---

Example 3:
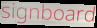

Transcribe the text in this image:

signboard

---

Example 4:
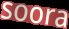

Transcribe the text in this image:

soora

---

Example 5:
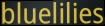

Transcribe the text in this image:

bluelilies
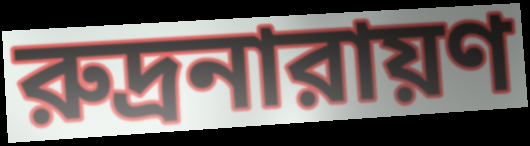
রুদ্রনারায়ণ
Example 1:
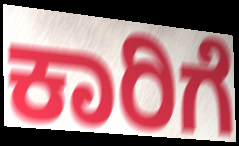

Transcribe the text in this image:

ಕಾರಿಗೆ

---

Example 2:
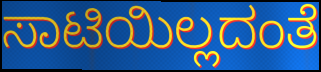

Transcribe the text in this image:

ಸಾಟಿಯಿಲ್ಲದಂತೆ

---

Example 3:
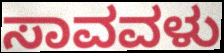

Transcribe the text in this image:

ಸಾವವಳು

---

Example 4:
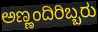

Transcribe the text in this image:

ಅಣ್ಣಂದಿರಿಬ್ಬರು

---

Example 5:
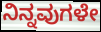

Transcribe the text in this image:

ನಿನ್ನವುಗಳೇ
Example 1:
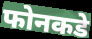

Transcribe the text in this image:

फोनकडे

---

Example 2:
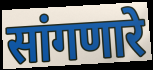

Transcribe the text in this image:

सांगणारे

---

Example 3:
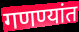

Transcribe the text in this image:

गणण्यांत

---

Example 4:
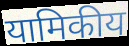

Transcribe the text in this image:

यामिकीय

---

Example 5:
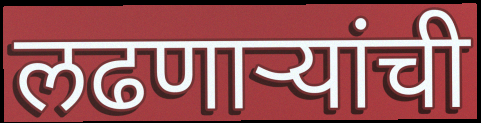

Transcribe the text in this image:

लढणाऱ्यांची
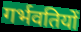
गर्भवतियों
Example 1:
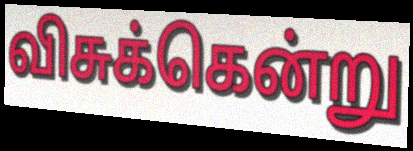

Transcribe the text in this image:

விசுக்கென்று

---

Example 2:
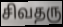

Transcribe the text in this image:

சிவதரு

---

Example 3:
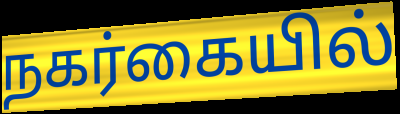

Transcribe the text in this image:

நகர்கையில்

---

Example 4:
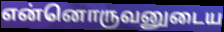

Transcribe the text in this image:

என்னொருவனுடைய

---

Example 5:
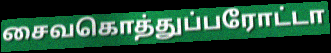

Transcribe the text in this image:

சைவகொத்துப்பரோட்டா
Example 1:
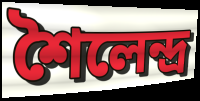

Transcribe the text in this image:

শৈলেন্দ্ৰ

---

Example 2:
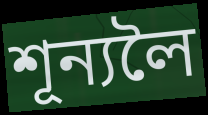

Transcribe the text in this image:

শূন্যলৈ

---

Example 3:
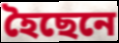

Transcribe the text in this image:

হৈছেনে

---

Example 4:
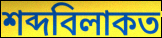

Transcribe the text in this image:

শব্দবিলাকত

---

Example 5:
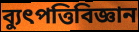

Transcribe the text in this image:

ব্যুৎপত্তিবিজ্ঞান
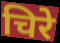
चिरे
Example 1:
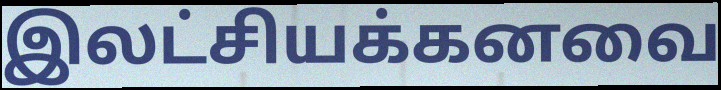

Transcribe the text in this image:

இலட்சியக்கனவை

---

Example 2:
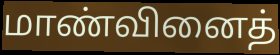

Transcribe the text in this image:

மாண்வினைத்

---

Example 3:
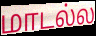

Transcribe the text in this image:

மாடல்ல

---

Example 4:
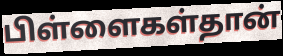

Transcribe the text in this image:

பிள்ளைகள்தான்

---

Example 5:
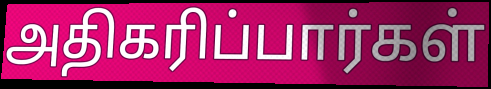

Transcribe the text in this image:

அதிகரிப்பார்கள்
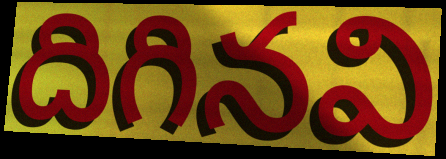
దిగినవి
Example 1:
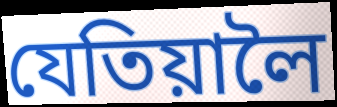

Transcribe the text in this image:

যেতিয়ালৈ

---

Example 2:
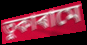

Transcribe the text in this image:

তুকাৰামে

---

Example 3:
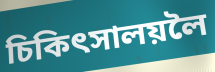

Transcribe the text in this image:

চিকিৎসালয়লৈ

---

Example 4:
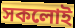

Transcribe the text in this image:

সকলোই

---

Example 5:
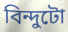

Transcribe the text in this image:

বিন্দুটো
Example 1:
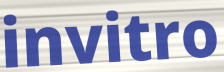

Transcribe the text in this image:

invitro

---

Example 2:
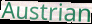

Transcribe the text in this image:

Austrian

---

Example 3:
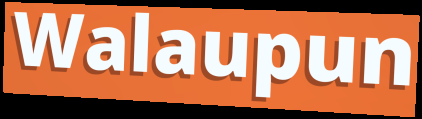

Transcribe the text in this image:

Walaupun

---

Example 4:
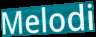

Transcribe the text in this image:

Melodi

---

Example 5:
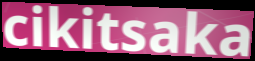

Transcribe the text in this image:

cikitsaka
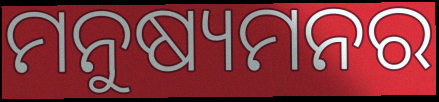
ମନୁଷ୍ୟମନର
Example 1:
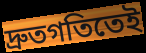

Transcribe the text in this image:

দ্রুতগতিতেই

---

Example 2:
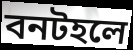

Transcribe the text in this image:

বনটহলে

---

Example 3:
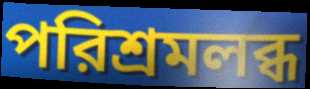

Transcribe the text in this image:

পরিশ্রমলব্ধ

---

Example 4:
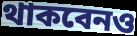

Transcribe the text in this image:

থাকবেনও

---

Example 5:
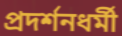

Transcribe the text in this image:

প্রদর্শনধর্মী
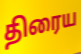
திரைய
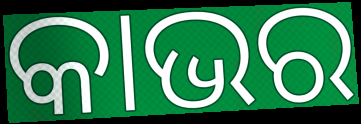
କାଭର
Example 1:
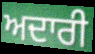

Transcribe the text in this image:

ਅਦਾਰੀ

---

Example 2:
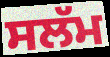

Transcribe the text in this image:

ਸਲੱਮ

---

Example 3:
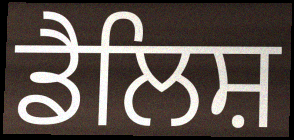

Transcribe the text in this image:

_Task details:_ Repeat each line above exactly as it reads, omitting any pictures.

_Exercise output:_
---

Example 3:

Transcribe the text in this image:

signboard

---

Example 4:

Transcribe the text in this image:

soora

---

Example 5:

Transcribe the text in this image:

bluelilies
রুদ্রনারায়ণ
Example 1:

Transcribe the text in this image:

ಕಾರಿಗೆ

---

Example 2:

Transcribe the text in this image:

ಸಾಟಿಯಿಲ್ಲದಂತೆ

---

Example 3:

Transcribe the text in this image:

ಸಾವವಳು

---

Example 4:

Transcribe the text in this image:

ಅಣ್ಣಂದಿರಿಬ್ಬರು

---

Example 5:

Transcribe the text in this image:

ನಿನ್ನವುಗಳೇ
Example 1:

Transcribe the text in this image:

फोनकडे

---

Example 2:

Transcribe the text in this image:

सांगणारे

---

Example 3:

Transcribe the text in this image:

गणण्यांत

---

Example 4:

Transcribe the text in this image:

यामिकीय

---

Example 5:

Transcribe the text in this image:

लढणाऱ्यांची
गर्भवतियों
Example 1:

Transcribe the text in this image:

விசுக்கென்று

---

Example 2:

Transcribe the text in this image:

சிவதரு

---

Example 3:

Transcribe the text in this image:

நகர்கையில்

---

Example 4:

Transcribe the text in this image:

என்னொருவனுடைய

---

Example 5:

Transcribe the text in this image:

சைவகொத்துப்பரோட்டா
Example 1:

Transcribe the text in this image:

শৈলেন্দ্ৰ

---

Example 2:

Transcribe the text in this image:

শূন্যলৈ

---

Example 3:

Transcribe the text in this image:

হৈছেনে

---

Example 4:

Transcribe the text in this image:

শব্দবিলাকত

---

Example 5:

Transcribe the text in this image:

ব্যুৎপত্তিবিজ্ঞান
चिरे
Example 1:

Transcribe the text in this image:

இலட்சியக்கனவை

---

Example 2:

Transcribe the text in this image:

மாண்வினைத்

---

Example 3:

Transcribe the text in this image:

மாடல்ல

---

Example 4:

Transcribe the text in this image:

பிள்ளைகள்தான்

---

Example 5:

Transcribe the text in this image:

அதிகரிப்பார்கள்
దిగినవి
Example 1:

Transcribe the text in this image:

যেতিয়ালৈ

---

Example 2:

Transcribe the text in this image:

তুকাৰামে

---

Example 3:

Transcribe the text in this image:

চিকিৎসালয়লৈ

---

Example 4:

Transcribe the text in this image:

সকলোই

---

Example 5:

Transcribe the text in this image:

বিন্দুটো
Example 1:

Transcribe the text in this image:

invitro

---

Example 2:

Transcribe the text in this image:

Austrian

---

Example 3:

Transcribe the text in this image:

Walaupun

---

Example 4:

Transcribe the text in this image:

Melodi

---

Example 5:

Transcribe the text in this image:

cikitsaka
ମନୁଷ୍ୟମନର
Example 1:

Transcribe the text in this image:

দ্রুতগতিতেই

---

Example 2:

Transcribe the text in this image:

বনটহলে

---

Example 3:

Transcribe the text in this image:

পরিশ্রমলব্ধ

---

Example 4:

Transcribe the text in this image:

থাকবেনও

---

Example 5:

Transcribe the text in this image:

প্রদর্শনধর্মী
திரைய
କାଭର
Example 1:

Transcribe the text in this image:

ਅਦਾਰੀ

---

Example 2:

Transcribe the text in this image:

ਸਲੱਮ

---

Example 3:

Transcribe the text in this image:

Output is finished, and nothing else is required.